## Requirements
1. Answer these questions from the Sup-tickets abstract below.
(a) On which datasets are the results reported?
(b) What name is given to the many low-loss subnetworks?
(c) What does dynamic sparse training iteratively evolve?
2. Say whether each statement agrees with the Sup-tickets abstract below, and quote the words that decide it.
(a) Existing sparse training methods usually try to find the best sparse subnetwork in one single run.
(b) The cheap tickets are produced over a training time longer than standard dense training.
(c) Sup-tickets is reported to work together with existing sparse training methods.

## Supplied passage
******************************

(UAI 2022) Sup-tickets

Superposing Many Tickets into One: A Performance Booster for Sparse Neural Network Training
Lu Yin, Vlado Menkovski, Meng Fang, Tianjin Huang, Yulong Pei, Mykola Pechenizkiy, Decebal Constantin Mocanu, Shiwei Liu
https://arxiv.org/abs/2205.15322

Abstract: Recent works on sparse neural network training (sparse training) have shown that a compelling trade-off between performance and efficiency can be achieved by training intrinsically sparse neural networks from scratch. Existing sparse training methods usually strive to find the best sparse subnetwork possible in one single run, without involving any expensive dense or pre-training steps. For instance, dynamic sparse training (DST), is capable of reaching a competitive performance of dense training by iteratively evolving the sparse topology during the course of training. In this paper, we argue that it is better to allocate the limited resources to create multiple low-loss sparse subnetworks and superpose them into a stronger one, instead of allocating all resources entirely to find an individual subnetwork. To achieve this, two desiderata are required: (1) efficiently producing many low-loss subnetworks, the so-called cheap tickets, within one training process limited to the standard training time used in dense training; (2) effectively superposing these cheap tickets into one stronger subnetwork. To corroborate our conjecture, we present a novel sparse training approach, termed Sup-tickets, which can satisfy the above two desiderata concurrently in a single sparse-to-sparse training process. Across various modern architectures on CIFAR-10/100 and ImageNet, we show that Sup-tickets integrates seamlessly with the existing sparse training methods and demonstrates consistent performance improvement.

******************************

## Extracted entries
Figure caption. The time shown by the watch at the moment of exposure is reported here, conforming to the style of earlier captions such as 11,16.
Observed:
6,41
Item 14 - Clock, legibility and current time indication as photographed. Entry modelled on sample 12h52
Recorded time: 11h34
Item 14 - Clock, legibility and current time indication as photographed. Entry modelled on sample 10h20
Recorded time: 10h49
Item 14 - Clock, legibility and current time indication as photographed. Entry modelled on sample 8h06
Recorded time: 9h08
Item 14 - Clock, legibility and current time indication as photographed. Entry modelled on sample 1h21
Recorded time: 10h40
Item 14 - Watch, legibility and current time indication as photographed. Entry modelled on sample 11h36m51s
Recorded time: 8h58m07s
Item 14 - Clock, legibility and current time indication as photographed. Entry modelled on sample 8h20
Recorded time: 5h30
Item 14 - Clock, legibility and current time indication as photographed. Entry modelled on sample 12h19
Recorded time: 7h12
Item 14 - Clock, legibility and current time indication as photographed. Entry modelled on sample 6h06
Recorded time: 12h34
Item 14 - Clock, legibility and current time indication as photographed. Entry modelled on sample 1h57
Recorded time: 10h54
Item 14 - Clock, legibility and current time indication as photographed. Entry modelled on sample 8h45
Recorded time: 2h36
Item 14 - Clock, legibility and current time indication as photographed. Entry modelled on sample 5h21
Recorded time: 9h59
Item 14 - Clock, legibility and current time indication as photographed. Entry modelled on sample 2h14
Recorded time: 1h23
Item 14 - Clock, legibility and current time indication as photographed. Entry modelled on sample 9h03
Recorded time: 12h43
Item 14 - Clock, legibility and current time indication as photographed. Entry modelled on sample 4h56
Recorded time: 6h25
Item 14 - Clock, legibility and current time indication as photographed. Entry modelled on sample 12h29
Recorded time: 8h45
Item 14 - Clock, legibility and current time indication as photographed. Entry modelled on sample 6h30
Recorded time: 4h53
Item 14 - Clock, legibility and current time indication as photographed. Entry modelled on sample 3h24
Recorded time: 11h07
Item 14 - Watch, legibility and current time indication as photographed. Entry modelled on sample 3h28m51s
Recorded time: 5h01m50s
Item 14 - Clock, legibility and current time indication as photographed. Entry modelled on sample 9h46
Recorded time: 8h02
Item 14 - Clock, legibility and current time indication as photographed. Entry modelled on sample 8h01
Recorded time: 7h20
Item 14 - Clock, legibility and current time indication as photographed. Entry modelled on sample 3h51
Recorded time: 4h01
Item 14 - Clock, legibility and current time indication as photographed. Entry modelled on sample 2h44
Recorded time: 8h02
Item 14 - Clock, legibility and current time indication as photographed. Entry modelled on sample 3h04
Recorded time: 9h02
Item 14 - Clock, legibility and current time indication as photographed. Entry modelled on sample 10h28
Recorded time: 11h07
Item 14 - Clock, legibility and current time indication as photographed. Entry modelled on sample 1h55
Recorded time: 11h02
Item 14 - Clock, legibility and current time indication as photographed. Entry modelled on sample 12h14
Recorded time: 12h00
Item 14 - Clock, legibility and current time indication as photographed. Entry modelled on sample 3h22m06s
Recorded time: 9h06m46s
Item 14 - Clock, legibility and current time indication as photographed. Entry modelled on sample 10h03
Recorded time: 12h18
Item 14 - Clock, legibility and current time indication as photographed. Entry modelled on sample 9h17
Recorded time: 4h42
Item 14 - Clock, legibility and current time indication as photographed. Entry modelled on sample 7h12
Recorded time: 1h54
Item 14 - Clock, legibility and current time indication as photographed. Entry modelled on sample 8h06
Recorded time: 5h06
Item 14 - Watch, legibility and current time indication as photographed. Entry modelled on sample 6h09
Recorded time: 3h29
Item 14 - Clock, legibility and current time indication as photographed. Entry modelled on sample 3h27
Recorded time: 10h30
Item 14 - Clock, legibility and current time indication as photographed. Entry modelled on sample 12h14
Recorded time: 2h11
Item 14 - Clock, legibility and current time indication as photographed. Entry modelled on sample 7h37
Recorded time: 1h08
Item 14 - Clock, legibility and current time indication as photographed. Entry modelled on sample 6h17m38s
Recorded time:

******************************

## Task-by-task answers
1.
(a) CIFAR-10/100 and ImageNet.
(b) Cheap tickets.
(c) The sparse topology, during the course of training.

2.
(a) Yes: "Existing sparse training methods usually strive to find the best sparse subnetwork possible in one single run"
(b) No: "within one training process limited to the standard training time used in dense training"
(c) Yes: "Sup-tickets integrates seamlessly with the existing sparse training methods"